There is a growing sense that generative AI in its current form is heading towards the end of its shelf life.

Open-source software creating new forms of value is a step change and could be a huge opportunity for the region.

Indonesia and India announced a partnership (through AIonOS and Indosat) establishing an AI centre of excellence, leveraging DeepSeek’s models. India’s upcoming AI Compute Facility will use DeepSeek models on local servers to address data concerns. Local instances may overcome reported issues with censorship and inability to answer questions critical of Chinese Communist Party policy.

Consumers and companies want and need products that add value and seize the potential of AI as quickly as possible. And as CFR’s Kat Duffy suggests, the existing US approach is not aligned with the needs of most countries around the world.

Open models go a long way to achieving that. Ideally, this could cause a reset in the AI market, focusing development on technologies that add real value, improve people’s lives and contribute to, rather than increase, global challenges such as climate change and stable governance.

AI apps displayed on a phone (Solen Feyissa/Unsplash)
At your service (Solen Feyissa/Unsplash)

Second, it highlights another quite unexpected concern. Separation between corporations and the state is a critical component of functioning governments. It’s one of the many reasons for legitimate national security concerns about the collection and sharing of data by Chinese companies, including TikTok and DeepSeek.

In an astonishing and unprecedented scenario, the world is now asking if such separation remains in the United States under the Trump administration, given immense tech company involvement. In particular, Elon Musk’s role, having become officially involved in the administration, being heavily invested in AI, and leveraged in China.

In recent days, Musk and team, in a somewhat unclear legal and organisational position, gained access to the federal payments system of treasury data. Allegations also include that Musk pressured senior officials and forced US aid agency members “on leave”. Musk aides locked workers out of the US Office of Personnel Management, accessed their computer systems and data, and installed former Musk employees. This leaves conflict of interest concerns as well as privacy and national security risks.

Finally, the DeepSeek emergence has reinforced the focus on large language models at the expense of other forms of AI, which may well be worth trillions. There is a growing sense that generative AI in its current form is heading towards the end of its shelf life, with some predicting valuations to drop precipitously. At Davos in January, Meta’s Yann LeCun suggested that within three to five years large language models would make way for other AI, that may not have the current limitations.

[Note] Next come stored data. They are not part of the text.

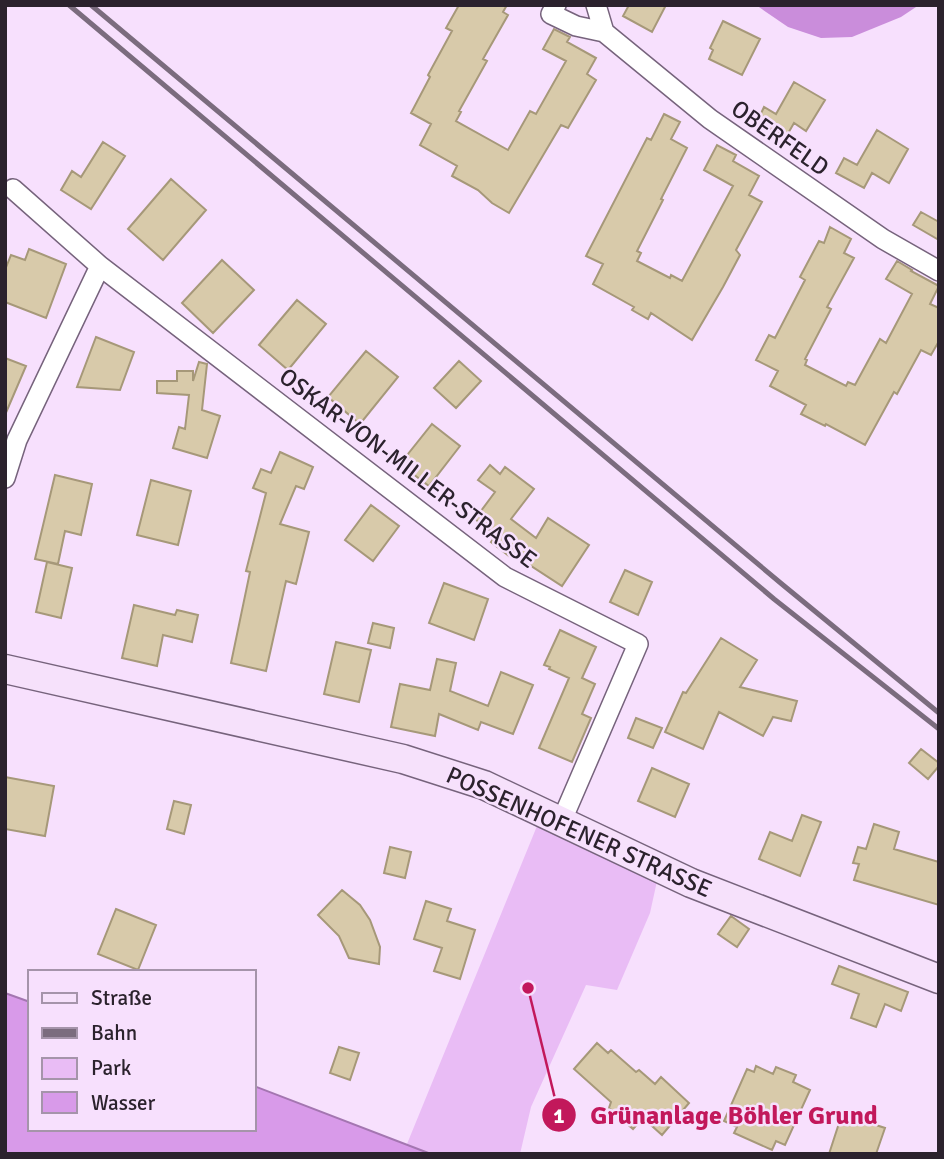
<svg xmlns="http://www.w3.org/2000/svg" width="944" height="1159" font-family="Signika,sans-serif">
<rect width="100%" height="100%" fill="#f7e0fd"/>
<path fill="#e9bcf5" d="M537 826 657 881 650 913 617 990 586 985 531 1107 520 1154H431L407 1144Z"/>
<path fill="#ca8ddb" d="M756 5H919L901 17 852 37 821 38 788 27Z"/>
<path fill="#d89ae9" stroke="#a476b1" stroke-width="2" d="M5 993 30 1002V1129H254V1086L431 1154H5Z"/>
<path fill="#d8caaa" stroke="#a69879" stroke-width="2" d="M459 5H507L503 12 508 15 483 59 487 61 459 111 461 112 456 121 508 150 530 111 536 114 566 61 543 49 554 29 570 37 567 42 596 58 587 74 596 80 568 128 561 125 509 213 492 203 478 190 452 176 457 166 420 145 431 124 411 113 430 77 428 75 452 31 446 28Z
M629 5H666L652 32 623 16Z
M723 21 760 39 742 75 709 59 713 50 710 48Z
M794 82 825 100 806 131 794 123 786 137 757 122 764 107 776 114Z
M664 114 680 122 671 139 687 148 661 199 663 200 637 251 641 253 637 261 670 278 671 275 682 281 733 186 704 170 717 145 736 155 733 161 759 176 749 195 762 202 736 250 740 255 723 287 692 340 651 313 648 319 632 310 634 307 593 284 603 264 586 256 647 138 651 140Z
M877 130 908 149 889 183 872 173 864 188 836 173 844 158 857 165Z
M103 142 125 156 91 209 61 190 72 171 81 177Z
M171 179 206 210 163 260 128 229Z
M921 212 939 222V240L913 225Z
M830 227 851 239 844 253 854 258 827 307 831 309 805 359 807 360 805 365 846 386 848 382 855 385 880 339 886 343 912 294 886 279 897 261 912 270 911 271 939 286 930 304 939 308V341L931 355 921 350 897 394 894 392 865 445 826 424 825 426 801 414 806 405 770 386 778 371 756 360 769 335 775 338 805 280 800 277 819 241 824 243Z
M29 249 66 264 46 318 5 302V270L11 255 25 260Z
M222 260 254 290 213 333 182 303Z
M297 300 326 324 288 370 259 345Z
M96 337 134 352 120 390 77 387Z
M366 351 398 377 360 424 328 397Z
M5 358 26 366 5 415Z
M459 361 481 381 456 408 434 388Z
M199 362 207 364 202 410 220 416 207 458 173 448 179 427 185 429 189 395 157 393V381H177V371H193V381Z
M432 424 460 446 429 486 400 464Z
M280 452 313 467 304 489 296 486 280 524 309 532 296 584 286 581 266 671 231 663 250 572 246 571 266 493 253 488 261 469 271 473Z
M490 465 500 474 505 467 534 489 511 519 536 538 548 518 589 545 562 586 511 553 509 556 491 542 496 535 475 519 495 492 478 480Z
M55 475 92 484 81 535 65 531 58 564 35 559Z
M151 480 191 491 178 545 137 535Z
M371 505 399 526 373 561 345 540Z
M47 562 72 568 61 618 36 612Z
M625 570 652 582 638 615 610 602Z
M444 583 488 599 474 640 429 623Z
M134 605 175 615 177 610 198 615 192 642 163 635 157 666 122 658Z
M373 623 394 628 390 648 368 643Z
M560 630 596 647 582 678 595 684 582 714 591 718 572 762 539 748 569 678 549 669 550 667 544 665Z
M721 638 757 660 740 687 797 701 791 721 773 717 763 736 719 712 703 749 665 732 683 692 686 693Z
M336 642 371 650 359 702 324 694Z
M437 659 456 663 450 691 488 706 501 672 533 685 513 734 481 722 478 730 439 714 435 736 391 727 400 684 430 690Z
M636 718 662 728 653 748 628 738Z
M921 749 939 763V766L928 779 909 763Z
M652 768 689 784 675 817 638 801Z
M5 777 54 786 45 836 5 829Z
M174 801 191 805 184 834 167 829Z
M802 815 821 822 800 876 759 859 770 832 792 841Z
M874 824 899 832 894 849 939 862V905L854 880 859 864 853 863 858 847 866 849Z
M390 847 411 852 405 878 384 873Z
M342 890 360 905 370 920 380 947 379 964 349 958 339 936 318 915Z
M426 901 451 909 447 921 475 930 460 979 434 971 442 948 414 939Z
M116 909 156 925 138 970 98 954Z
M731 916 749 929 737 947 718 934Z
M839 966 908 992 901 1011 885 1004 876 1027 851 1018 859 994 832 984Z
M597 1043 608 1053 611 1050 636 1072 639 1070 655 1084 661 1077 689 1103 662 1135 643 1118 633 1129 609 1108 611 1102 574 1069Z
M339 1047 359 1053 350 1080 330 1073Z
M756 1066 773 1074 776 1067 796 1075 793 1082 810 1090 785 1145 776 1141 772 1150 734 1133 737 1127 724 1121 747 1069 754 1072Z
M842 1114 885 1128 876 1154H829Z"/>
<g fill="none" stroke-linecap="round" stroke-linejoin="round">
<defs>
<path id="minor" d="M556 5 551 14 576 26 604 32 710 119 883 239 939 271
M596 5 604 32
M13 189 100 266 505 577 638 644 562 820
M5 478 17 440 100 266"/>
<path id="secondary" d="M5 669 403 759 484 785 691 883 939 979"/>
</defs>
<use href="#minor" stroke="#76637c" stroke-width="22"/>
<use href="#secondary" stroke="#76637c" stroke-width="31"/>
<use href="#minor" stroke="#fff" stroke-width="19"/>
<use href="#secondary" stroke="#f6e1fb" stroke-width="28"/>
<path stroke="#7b6c7e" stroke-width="5" d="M69 5 774 599 939 729
M91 5 783 585 939 713"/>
</g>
<g text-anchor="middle" stroke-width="5" stroke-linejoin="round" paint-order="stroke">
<g font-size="24" fill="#2b222d" stroke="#f7e0fd">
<text transform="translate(780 138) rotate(35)" y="8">OBERFELD</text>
<text transform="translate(408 468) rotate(37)" y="8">OSKAR-VON-MILLER-STRASSE</text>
<text transform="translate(579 832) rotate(24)" y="8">POSSENHOFENER STRASSE</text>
</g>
</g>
<path fill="none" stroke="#c2185b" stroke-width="2.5" d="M528 988L559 1115"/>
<g fill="#c2185b" stroke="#f7e0fd" stroke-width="2.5">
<circle cx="528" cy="988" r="7"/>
<circle cx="559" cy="1115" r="18"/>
</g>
<g font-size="21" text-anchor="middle" font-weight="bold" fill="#fff">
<text x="559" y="1123">1</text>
</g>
<g font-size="26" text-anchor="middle" font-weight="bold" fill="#c2185b" stroke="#f7e0fd" stroke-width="5" stroke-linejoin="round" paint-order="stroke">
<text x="734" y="1124">Grünanlage Böhler Grund</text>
</g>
<rect width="944" height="1159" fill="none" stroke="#2b222d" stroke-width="14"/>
<rect x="28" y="970" width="228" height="161" fill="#f7e0fd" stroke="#a594aa" stroke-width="2"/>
<rect x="42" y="993" width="35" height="10" fill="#f6e1fb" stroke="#a594aa" stroke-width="2"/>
<text x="91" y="1005" font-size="21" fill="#2b222d">Straße</text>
<rect x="42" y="1028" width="35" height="10" fill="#7b6c7e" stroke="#a594aa" stroke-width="2"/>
<text x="91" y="1040" font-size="21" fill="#2b222d">Bahn</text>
<rect x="42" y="1058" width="35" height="21" fill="#e9bcf5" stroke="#a594aa" stroke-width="2"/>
<text x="91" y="1075" font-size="21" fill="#2b222d">Park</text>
<rect x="42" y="1092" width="35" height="21" fill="#d89ae9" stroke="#a594aa" stroke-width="2"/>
<text x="91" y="1110" font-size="21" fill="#2b222d">Wasser</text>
</svg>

DeepSeek has a different organisational model to much of Silicon Valley. It is fully funded by High-Flyer (a leading Chinese quantitative hedge fund last valued at $8 billion) and has no plans to fundraise. CEO Liang Wenfeng said “even OpenAI’s closed source approach can’t prevent others from catching up”. The emergence of DeepSeek and subsequent models shifts the existing paradigm of AI. They don’t solve the reliability of information or hallucination problems, however we can expect a trajectory of continual improvement on existing models, especially when they are open source.

DeepSeek diplomacy? Expect more disruption, more data concerns and more scrambling for tech dominance, leaving a wake of market and geopolitical volatility.